(Saved data entries)
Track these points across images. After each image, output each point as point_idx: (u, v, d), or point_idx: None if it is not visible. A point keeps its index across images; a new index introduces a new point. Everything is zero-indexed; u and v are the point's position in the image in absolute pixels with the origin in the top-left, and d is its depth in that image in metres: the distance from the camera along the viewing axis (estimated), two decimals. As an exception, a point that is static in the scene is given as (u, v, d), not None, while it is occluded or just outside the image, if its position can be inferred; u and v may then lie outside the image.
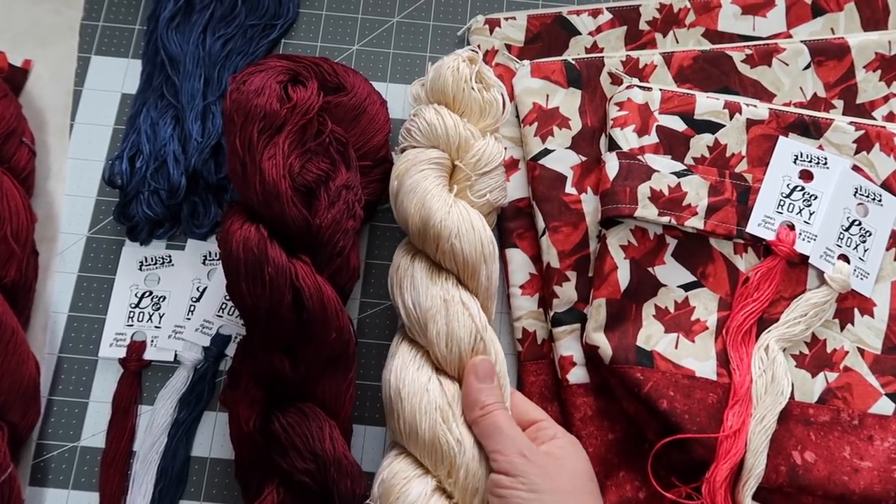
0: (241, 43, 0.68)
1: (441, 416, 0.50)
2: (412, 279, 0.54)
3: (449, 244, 0.53)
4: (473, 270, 0.54)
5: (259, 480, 0.54)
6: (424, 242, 0.55)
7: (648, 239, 0.58)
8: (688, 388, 0.55)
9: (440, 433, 0.50)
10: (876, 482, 0.53)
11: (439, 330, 0.52)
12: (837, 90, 0.63)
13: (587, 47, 0.67)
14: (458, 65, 0.59)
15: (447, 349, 0.52)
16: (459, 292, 0.54)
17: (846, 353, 0.57)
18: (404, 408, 0.51)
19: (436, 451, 0.50)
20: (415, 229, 0.55)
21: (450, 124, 0.57)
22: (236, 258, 0.51)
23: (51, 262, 0.63)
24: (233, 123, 0.54)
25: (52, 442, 0.59)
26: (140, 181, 0.62)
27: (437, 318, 0.52)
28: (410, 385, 0.51)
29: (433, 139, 0.57)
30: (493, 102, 0.60)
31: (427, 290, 0.53)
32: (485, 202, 0.57)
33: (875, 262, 0.58)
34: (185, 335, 0.62)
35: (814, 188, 0.59)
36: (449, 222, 0.53)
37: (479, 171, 0.57)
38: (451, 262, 0.54)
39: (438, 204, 0.54)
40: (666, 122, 0.60)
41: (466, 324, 0.52)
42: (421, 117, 0.58)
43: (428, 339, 0.52)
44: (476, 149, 0.57)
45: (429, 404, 0.50)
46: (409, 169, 0.56)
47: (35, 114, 0.67)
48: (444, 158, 0.57)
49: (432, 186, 0.55)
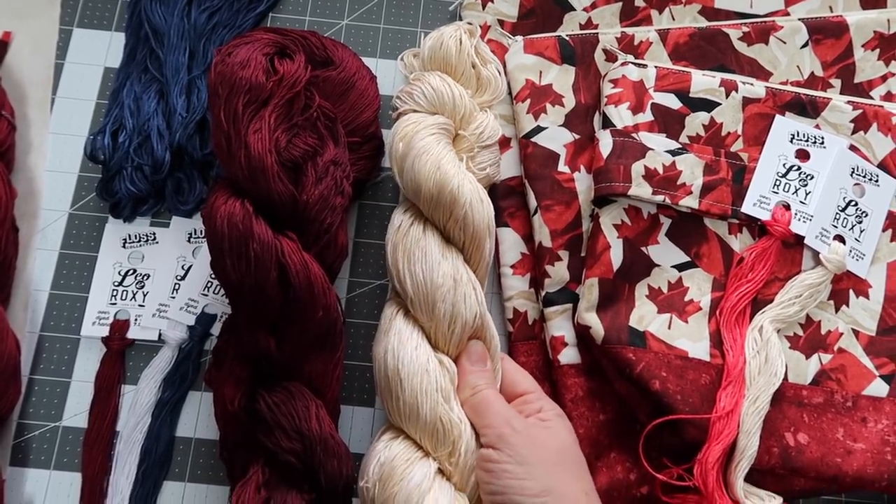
0: (228, 16, 0.66)
1: (443, 396, 0.50)
2: (424, 252, 0.52)
3: (463, 212, 0.52)
4: (480, 243, 0.53)
5: (244, 460, 0.53)
6: (436, 209, 0.53)
7: (642, 218, 0.58)
8: (680, 369, 0.54)
9: (442, 413, 0.49)
10: (869, 464, 0.52)
11: (446, 310, 0.51)
12: (835, 69, 0.62)
13: (581, 23, 0.66)
14: (460, 35, 0.58)
15: (449, 330, 0.51)
16: (466, 272, 0.53)
17: (840, 335, 0.56)
18: (405, 389, 0.49)
19: (438, 433, 0.49)
20: (428, 195, 0.52)
21: (457, 94, 0.56)
22: (221, 234, 0.50)
23: (32, 239, 0.62)
24: (217, 96, 0.53)
25: (33, 422, 0.58)
26: (123, 157, 0.61)
27: (448, 297, 0.51)
28: (410, 365, 0.50)
29: (438, 106, 0.56)
30: (492, 79, 0.59)
31: (439, 266, 0.52)
32: (485, 175, 0.57)
33: (871, 243, 0.57)
34: (170, 314, 0.60)
35: (810, 168, 0.58)
36: (465, 189, 0.52)
37: (481, 143, 0.56)
38: (460, 232, 0.53)
39: (455, 170, 0.53)
40: (661, 100, 0.59)
41: (472, 305, 0.52)
42: (425, 82, 0.56)
43: (435, 317, 0.51)
44: (479, 121, 0.57)
45: (429, 385, 0.50)
46: (419, 131, 0.54)
47: (15, 87, 0.65)
48: (449, 125, 0.56)
49: (446, 152, 0.53)
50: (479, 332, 0.53)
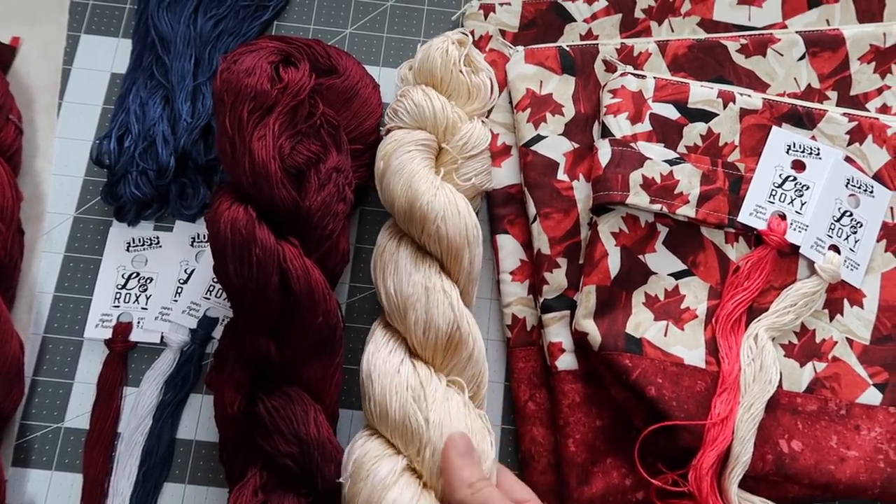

ACTIVITY: Restate the data word for word from its first line through the line with "9: (440, 433, 0.50)", leaving out any picture along the way.

EXERCISE SOLUTION:
Track these points across images. After each image, output each point as point_idx: (u, v, d), or point_idx: None if it is not visible. A point keeps its index across images; a new index introduces a new point. Everything is zero-indexed; u and v are the point's position in the image in absolute pixels with the origin in the top-left, and d is its depth in that image in metres: the distance from the camera along the viewing axis (estimated), two decimals. As an exception, a point that is static in the scene is given as (u, v, d), not None, while it is occluded or just outside the image, if its position can be inferred; u and v may then lie outside the image.
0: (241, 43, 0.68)
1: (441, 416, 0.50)
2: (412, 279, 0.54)
3: (449, 244, 0.53)
4: (473, 270, 0.54)
5: (259, 480, 0.54)
6: (424, 242, 0.55)
7: (648, 239, 0.58)
8: (688, 388, 0.55)
9: (440, 433, 0.50)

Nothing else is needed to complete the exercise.